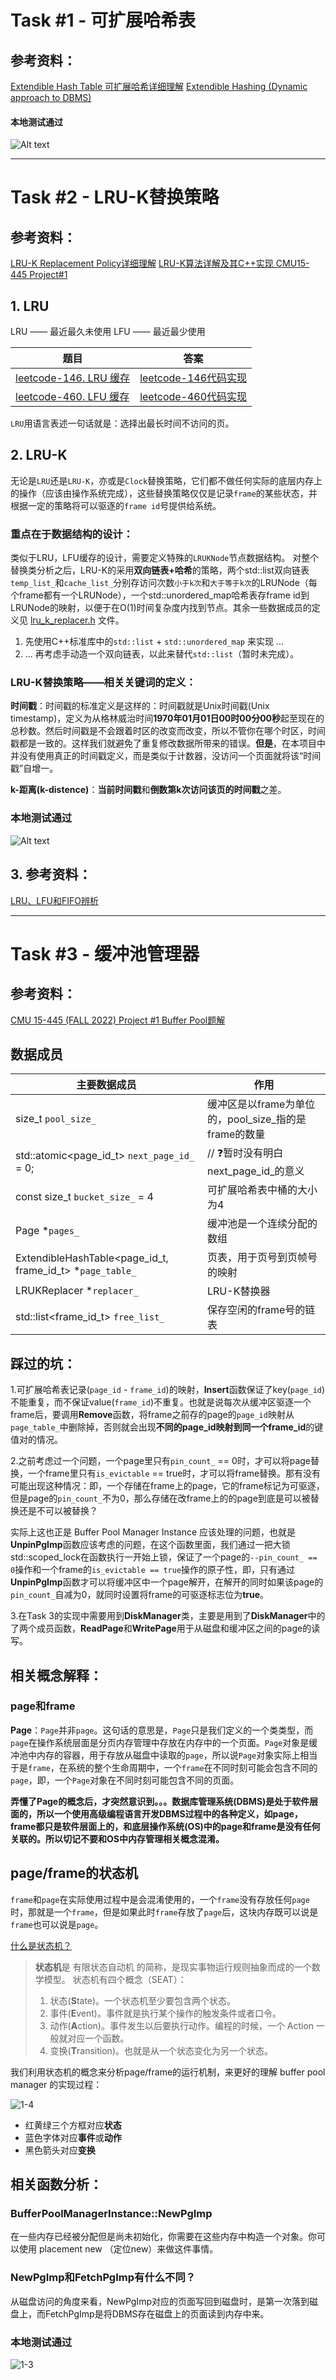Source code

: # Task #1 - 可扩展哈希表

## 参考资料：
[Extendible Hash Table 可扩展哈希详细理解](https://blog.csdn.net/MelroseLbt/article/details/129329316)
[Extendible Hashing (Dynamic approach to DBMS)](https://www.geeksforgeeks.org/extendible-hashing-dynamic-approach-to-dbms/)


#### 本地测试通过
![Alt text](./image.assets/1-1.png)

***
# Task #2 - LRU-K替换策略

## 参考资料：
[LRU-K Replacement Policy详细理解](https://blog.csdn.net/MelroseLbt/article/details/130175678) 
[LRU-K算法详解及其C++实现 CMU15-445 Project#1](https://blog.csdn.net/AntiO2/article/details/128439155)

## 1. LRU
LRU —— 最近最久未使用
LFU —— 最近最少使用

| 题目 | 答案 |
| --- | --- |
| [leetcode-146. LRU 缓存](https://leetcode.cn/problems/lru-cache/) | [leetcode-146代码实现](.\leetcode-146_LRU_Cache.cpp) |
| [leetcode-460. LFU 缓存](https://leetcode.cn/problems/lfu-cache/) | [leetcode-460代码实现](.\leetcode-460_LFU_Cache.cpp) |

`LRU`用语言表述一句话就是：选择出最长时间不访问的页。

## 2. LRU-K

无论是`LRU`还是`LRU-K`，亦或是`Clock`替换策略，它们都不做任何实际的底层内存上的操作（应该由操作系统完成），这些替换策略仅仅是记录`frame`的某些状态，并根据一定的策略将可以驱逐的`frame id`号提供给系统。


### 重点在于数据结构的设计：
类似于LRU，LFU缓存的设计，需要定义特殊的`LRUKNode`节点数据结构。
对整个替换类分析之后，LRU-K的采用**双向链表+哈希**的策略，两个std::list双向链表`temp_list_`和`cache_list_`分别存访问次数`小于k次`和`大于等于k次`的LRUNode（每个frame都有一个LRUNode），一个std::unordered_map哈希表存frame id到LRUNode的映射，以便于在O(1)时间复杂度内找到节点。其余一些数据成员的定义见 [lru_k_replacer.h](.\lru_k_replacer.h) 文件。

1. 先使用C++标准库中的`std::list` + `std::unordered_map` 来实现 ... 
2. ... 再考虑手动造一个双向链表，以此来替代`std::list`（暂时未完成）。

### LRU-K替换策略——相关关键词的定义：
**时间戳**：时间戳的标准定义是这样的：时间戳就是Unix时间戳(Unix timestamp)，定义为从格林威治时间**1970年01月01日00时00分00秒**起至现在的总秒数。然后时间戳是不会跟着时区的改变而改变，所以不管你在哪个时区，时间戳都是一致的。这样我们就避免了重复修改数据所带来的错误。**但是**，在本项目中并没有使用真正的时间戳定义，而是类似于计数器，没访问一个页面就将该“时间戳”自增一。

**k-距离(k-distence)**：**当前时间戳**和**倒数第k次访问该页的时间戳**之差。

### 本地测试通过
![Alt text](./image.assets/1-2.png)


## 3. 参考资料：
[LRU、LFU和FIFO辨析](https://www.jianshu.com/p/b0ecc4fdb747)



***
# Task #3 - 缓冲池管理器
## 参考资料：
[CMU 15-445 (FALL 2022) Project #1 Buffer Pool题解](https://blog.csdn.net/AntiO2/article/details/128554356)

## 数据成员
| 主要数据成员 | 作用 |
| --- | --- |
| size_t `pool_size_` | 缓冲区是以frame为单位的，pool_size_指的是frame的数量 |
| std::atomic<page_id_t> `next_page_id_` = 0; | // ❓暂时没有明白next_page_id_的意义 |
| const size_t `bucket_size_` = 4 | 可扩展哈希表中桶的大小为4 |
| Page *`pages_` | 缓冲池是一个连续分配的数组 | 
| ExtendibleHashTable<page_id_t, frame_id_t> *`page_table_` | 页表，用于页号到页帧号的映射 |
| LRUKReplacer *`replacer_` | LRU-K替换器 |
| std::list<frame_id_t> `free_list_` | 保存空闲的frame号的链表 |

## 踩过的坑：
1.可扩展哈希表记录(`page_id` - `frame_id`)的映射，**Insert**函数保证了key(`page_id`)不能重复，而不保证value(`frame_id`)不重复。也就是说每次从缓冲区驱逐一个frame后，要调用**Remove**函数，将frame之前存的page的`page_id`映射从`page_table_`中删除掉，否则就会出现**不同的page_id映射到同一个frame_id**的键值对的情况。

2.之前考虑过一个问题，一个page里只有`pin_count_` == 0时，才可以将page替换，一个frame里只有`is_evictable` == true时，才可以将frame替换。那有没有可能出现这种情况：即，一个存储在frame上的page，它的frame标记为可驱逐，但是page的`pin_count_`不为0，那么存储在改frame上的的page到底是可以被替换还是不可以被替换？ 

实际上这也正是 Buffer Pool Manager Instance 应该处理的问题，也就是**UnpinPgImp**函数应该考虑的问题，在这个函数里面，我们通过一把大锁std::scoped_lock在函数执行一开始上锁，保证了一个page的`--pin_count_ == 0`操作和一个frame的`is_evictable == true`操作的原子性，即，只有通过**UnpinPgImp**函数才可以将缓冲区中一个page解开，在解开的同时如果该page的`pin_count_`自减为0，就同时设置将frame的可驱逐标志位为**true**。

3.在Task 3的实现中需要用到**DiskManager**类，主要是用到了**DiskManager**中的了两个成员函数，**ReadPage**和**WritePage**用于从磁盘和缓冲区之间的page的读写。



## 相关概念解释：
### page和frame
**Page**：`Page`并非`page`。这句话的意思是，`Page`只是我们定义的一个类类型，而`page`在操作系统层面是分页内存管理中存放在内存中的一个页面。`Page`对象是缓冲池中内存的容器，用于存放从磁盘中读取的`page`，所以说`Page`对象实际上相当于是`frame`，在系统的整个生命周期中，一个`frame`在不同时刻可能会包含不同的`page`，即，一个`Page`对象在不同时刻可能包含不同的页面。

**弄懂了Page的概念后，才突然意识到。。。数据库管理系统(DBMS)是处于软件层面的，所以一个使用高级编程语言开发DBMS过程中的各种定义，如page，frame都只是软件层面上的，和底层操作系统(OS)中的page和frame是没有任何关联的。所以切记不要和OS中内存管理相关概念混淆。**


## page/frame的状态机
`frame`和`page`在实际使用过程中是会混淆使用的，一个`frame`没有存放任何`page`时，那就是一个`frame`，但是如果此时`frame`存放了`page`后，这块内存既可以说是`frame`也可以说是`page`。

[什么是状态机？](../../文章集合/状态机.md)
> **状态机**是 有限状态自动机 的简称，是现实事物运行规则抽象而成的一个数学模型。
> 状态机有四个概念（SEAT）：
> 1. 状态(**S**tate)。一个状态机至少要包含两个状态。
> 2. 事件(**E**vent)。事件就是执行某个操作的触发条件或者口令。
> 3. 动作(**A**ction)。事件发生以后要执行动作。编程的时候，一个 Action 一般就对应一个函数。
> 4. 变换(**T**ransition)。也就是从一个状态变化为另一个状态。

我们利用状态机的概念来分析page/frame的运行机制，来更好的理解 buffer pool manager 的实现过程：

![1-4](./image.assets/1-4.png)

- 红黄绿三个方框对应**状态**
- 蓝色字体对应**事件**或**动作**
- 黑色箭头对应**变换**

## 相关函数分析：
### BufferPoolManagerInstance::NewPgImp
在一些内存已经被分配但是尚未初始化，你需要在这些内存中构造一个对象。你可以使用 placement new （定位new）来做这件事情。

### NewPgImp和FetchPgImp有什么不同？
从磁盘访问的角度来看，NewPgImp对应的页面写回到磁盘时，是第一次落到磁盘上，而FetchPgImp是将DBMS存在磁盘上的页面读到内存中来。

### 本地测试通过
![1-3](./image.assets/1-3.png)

--

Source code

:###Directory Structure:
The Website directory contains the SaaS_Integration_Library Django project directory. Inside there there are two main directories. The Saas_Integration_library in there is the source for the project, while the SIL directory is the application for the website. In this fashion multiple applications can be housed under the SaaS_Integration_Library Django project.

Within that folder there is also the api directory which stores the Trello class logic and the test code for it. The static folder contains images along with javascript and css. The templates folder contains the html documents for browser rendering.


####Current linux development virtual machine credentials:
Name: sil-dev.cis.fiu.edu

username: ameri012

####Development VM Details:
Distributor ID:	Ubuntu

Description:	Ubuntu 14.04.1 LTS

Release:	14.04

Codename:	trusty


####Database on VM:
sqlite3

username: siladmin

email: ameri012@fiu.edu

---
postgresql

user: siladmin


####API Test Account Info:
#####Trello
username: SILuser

* * *

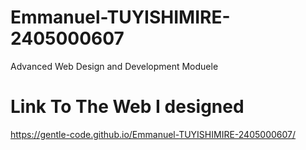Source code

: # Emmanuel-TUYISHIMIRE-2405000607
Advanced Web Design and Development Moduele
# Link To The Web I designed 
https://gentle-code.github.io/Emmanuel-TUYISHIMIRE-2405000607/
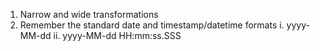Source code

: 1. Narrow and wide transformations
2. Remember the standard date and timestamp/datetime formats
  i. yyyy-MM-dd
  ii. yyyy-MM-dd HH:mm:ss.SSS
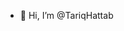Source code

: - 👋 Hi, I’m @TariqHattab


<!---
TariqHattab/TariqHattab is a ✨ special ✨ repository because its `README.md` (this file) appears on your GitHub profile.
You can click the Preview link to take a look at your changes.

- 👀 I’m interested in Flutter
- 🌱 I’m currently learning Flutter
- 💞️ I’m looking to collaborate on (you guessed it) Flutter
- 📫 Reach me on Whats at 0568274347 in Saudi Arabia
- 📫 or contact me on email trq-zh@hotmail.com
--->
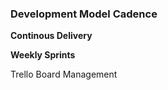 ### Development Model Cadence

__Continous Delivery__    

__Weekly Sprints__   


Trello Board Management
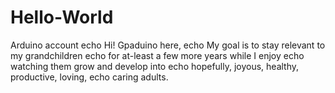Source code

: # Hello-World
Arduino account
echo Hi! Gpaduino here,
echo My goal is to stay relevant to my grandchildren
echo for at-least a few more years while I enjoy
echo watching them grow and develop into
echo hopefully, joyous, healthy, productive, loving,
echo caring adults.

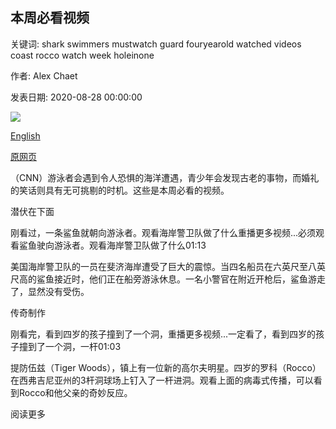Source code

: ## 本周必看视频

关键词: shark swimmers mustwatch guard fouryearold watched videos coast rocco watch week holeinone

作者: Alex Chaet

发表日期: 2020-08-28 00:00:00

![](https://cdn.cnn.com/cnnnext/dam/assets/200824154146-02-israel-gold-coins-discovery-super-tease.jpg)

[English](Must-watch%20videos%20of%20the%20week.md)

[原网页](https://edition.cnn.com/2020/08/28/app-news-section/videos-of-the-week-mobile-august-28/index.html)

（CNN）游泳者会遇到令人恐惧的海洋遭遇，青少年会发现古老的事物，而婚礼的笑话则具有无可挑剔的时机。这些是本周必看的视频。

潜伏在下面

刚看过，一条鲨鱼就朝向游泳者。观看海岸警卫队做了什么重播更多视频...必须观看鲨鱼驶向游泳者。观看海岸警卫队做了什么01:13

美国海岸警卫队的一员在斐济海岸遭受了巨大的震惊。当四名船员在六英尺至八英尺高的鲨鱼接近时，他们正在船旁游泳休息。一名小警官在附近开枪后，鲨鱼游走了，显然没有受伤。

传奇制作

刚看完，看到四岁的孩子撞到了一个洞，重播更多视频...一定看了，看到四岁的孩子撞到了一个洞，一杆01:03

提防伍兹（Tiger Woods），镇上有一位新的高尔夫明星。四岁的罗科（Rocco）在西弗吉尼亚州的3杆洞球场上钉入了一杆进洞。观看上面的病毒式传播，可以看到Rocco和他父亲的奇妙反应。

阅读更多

#### Exercise:
Referring to the material above, set down exactly the lines between the line with "4 | 可扩展哈希表中桶的大小为4 |" and the line with "### BufferPoolManagerInstance::NewPgImp", inclusive, and no other lines.

#### Solution for this task:
| const size_t `bucket_size_` = 4 | 可扩展哈希表中桶的大小为4 |
| Page *`pages_` | 缓冲池是一个连续分配的数组 | 
| ExtendibleHashTable<page_id_t, frame_id_t> *`page_table_` | 页表，用于页号到页帧号的映射 |
| LRUKReplacer *`replacer_` | LRU-K替换器 |
| std::list<frame_id_t> `free_list_` | 保存空闲的frame号的链表 |

## 踩过的坑：
1.可扩展哈希表记录(`page_id` - `frame_id`)的映射，**Insert**函数保证了key(`page_id`)不能重复，而不保证value(`frame_id`)不重复。也就是说每次从缓冲区驱逐一个frame后，要调用**Remove**函数，将frame之前存的page的`page_id`映射从`page_table_`中删除掉，否则就会出现**不同的page_id映射到同一个frame_id**的键值对的情况。

2.之前考虑过一个问题，一个page里只有`pin_count_` == 0时，才可以将page替换，一个frame里只有`is_evictable` == true时，才可以将frame替换。那有没有可能出现这种情况：即，一个存储在frame上的page，它的frame标记为可驱逐，但是page的`pin_count_`不为0，那么存储在改frame上的的page到底是可以被替换还是不可以被替换？ 

实际上这也正是 Buffer Pool Manager Instance 应该处理的问题，也就是**UnpinPgImp**函数应该考虑的问题，在这个函数里面，我们通过一把大锁std::scoped_lock在函数执行一开始上锁，保证了一个page的`--pin_count_ == 0`操作和一个frame的`is_evictable == true`操作的原子性，即，只有通过**UnpinPgImp**函数才可以将缓冲区中一个page解开，在解开的同时如果该page的`pin_count_`自减为0，就同时设置将frame的可驱逐标志位为**true**。

3.在Task 3的实现中需要用到**DiskManager**类，主要是用到了**DiskManager**中的了两个成员函数，**ReadPage**和**WritePage**用于从磁盘和缓冲区之间的page的读写。



## 相关概念解释：
### page和frame
**Page**：`Page`并非`page`。这句话的意思是，`Page`只是我们定义的一个类类型，而`page`在操作系统层面是分页内存管理中存放在内存中的一个页面。`Page`对象是缓冲池中内存的容器，用于存放从磁盘中读取的`page`，所以说`Page`对象实际上相当于是`frame`，在系统的整个生命周期中，一个`frame`在不同时刻可能会包含不同的`page`，即，一个`Page`对象在不同时刻可能包含不同的页面。

**弄懂了Page的概念后，才突然意识到。。。数据库管理系统(DBMS)是处于软件层面的，所以一个使用高级编程语言开发DBMS过程中的各种定义，如page，frame都只是软件层面上的，和底层操作系统(OS)中的page和frame是没有任何关联的。所以切记不要和OS中内存管理相关概念混淆。**


## page/frame的状态机
`frame`和`page`在实际使用过程中是会混淆使用的，一个`frame`没有存放任何`page`时，那就是一个`frame`，但是如果此时`frame`存放了`page`后，这块内存既可以说是`frame`也可以说是`page`。

[什么是状态机？](../../文章集合/状态机.md)
> **状态机**是 有限状态自动机 的简称，是现实事物运行规则抽象而成的一个数学模型。
> 状态机有四个概念（SEAT）：
> 1. 状态(**S**tate)。一个状态机至少要包含两个状态。
> 2. 事件(**E**vent)。事件就是执行某个操作的触发条件或者口令。
> 3. 动作(**A**ction)。事件发生以后要执行动作。编程的时候，一个 Action 一般就对应一个函数。
> 4. 变换(**T**ransition)。也就是从一个状态变化为另一个状态。

我们利用状态机的概念来分析page/frame的运行机制，来更好的理解 buffer pool manager 的实现过程：

![1-4](./image.assets/1-4.png)

- 红黄绿三个方框对应**状态**
- 蓝色字体对应**事件**或**动作**
- 黑色箭头对应**变换**

## 相关函数分析：
### BufferPoolManagerInstance::NewPgImp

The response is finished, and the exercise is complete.